Daniel Klein is a drummer and composer based in Leipzig. His work unfolds at the intersection of acoustic improvisation, electroacoustic composition, and the design of hybrid performance systems. Rather than adhering to stylistic conventions, his practice is driven by a curiosity for edges, transitions, and the tools that shape sound.
He grew up in Frankfurt am Main, in a home steeped in music and art. His father worked as a sound engineer for the Frankfurt Ballet under William Forsythe, while his mother was an active singer across a variety of projects. Music was an ever-present backdrop to everyday life. A pivotal early encounter: attending a concert by the Art Ensemble of Chicago in 1991, aged six.
His formal training began with jazz drummer Jörn Schipper and later shifted towards classical percussion, studying under Dieter Steinmann and for over a decade with Detlef Schröder at Dr Hoch’s Conservatory. This period laid the foundation for a sensitivity to sonic detail, instrumental craftsmanship, and the notion of consciously sculpted sound. Listening became a form of practice. At the same time, playing in bands – from indie to metalcore to punk – expanded his musical vocabulary. A move to Berlin in 2010 deepened his interest in improvisation and composition. Engaging with jazz in its many forms, and especially the Black American traditions at its core, opened new perspectives on phrasing, articulation, and the balance between form and freedom.
A technical and artistic turning point came in 2018, when he composed music for a theatre production of Goethe’s Faust I & II at the ETA Hoffmann Theatre in Bamberg. For this project, he worked with a hybrid drum system using sensory percussion by sunhouse, surround sound, and Ableton Live. For the first time, his playing was integrated into an interactive, performative system.
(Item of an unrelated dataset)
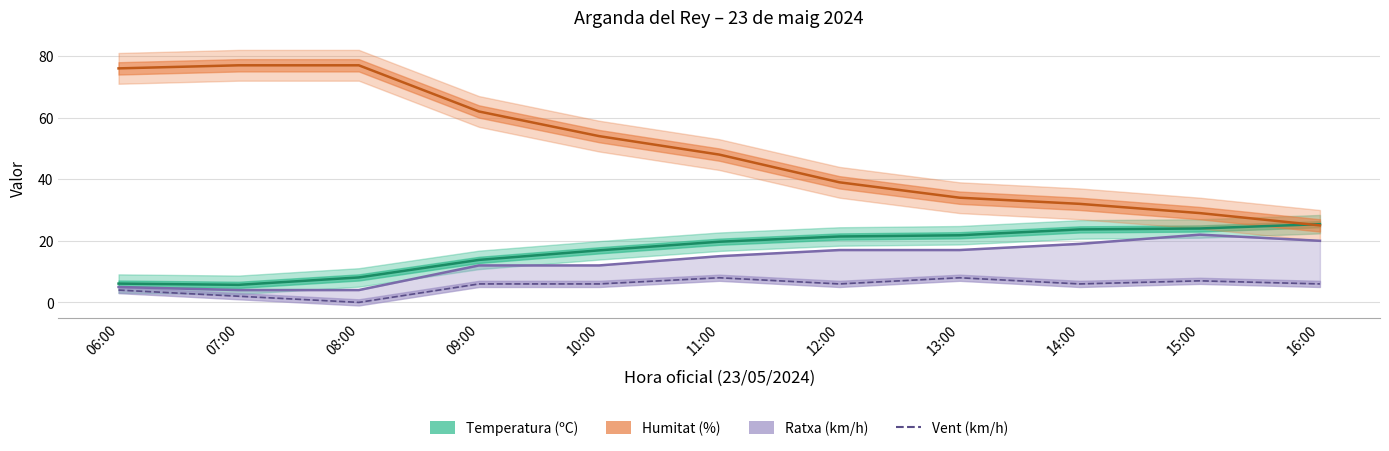

What position from the right is 14:00?

3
It was a return to the theatre – a space that had shaped him early on – and a step into new territory.
His current setup is modular and responsive. It doesn’t function like a conventional instrument, but more like a system that listens and reacts. It combines acoustic and electronic components, sensor arrays, control logic and interfaces that respond to movement, touch, and timing. This structure not only supports his playing – it actively shapes it. It sets boundaries, opens up spaces, initiates decisions. Within this framework, sound is understood less as expression and more as interaction – between tools, ideas, and conditions.
Alongside this, he continues to perform in purely acoustic settings, both solo and in ensembles. The hybrid system is central to his solo work, but it does not define the entirety of his practice.
His approach to sound is not rooted in disruption. It’s more akin to an ongoing conversation – with history, with technology, with aesthetics. Not: what was the drum set? But: what might it become? What instruments and forms might resonate in the near future – and how can they stay open while remaining grounded in where they came from?
Klein works across diverse contexts – solo, collaboratively, in theatre and other performative spaces. What connects these projects is a shared interest in how sound can shape time, direct attention, and shift perception. Music, in this view, is not a product. It is a way of creating relationships – between people, materials, and situations.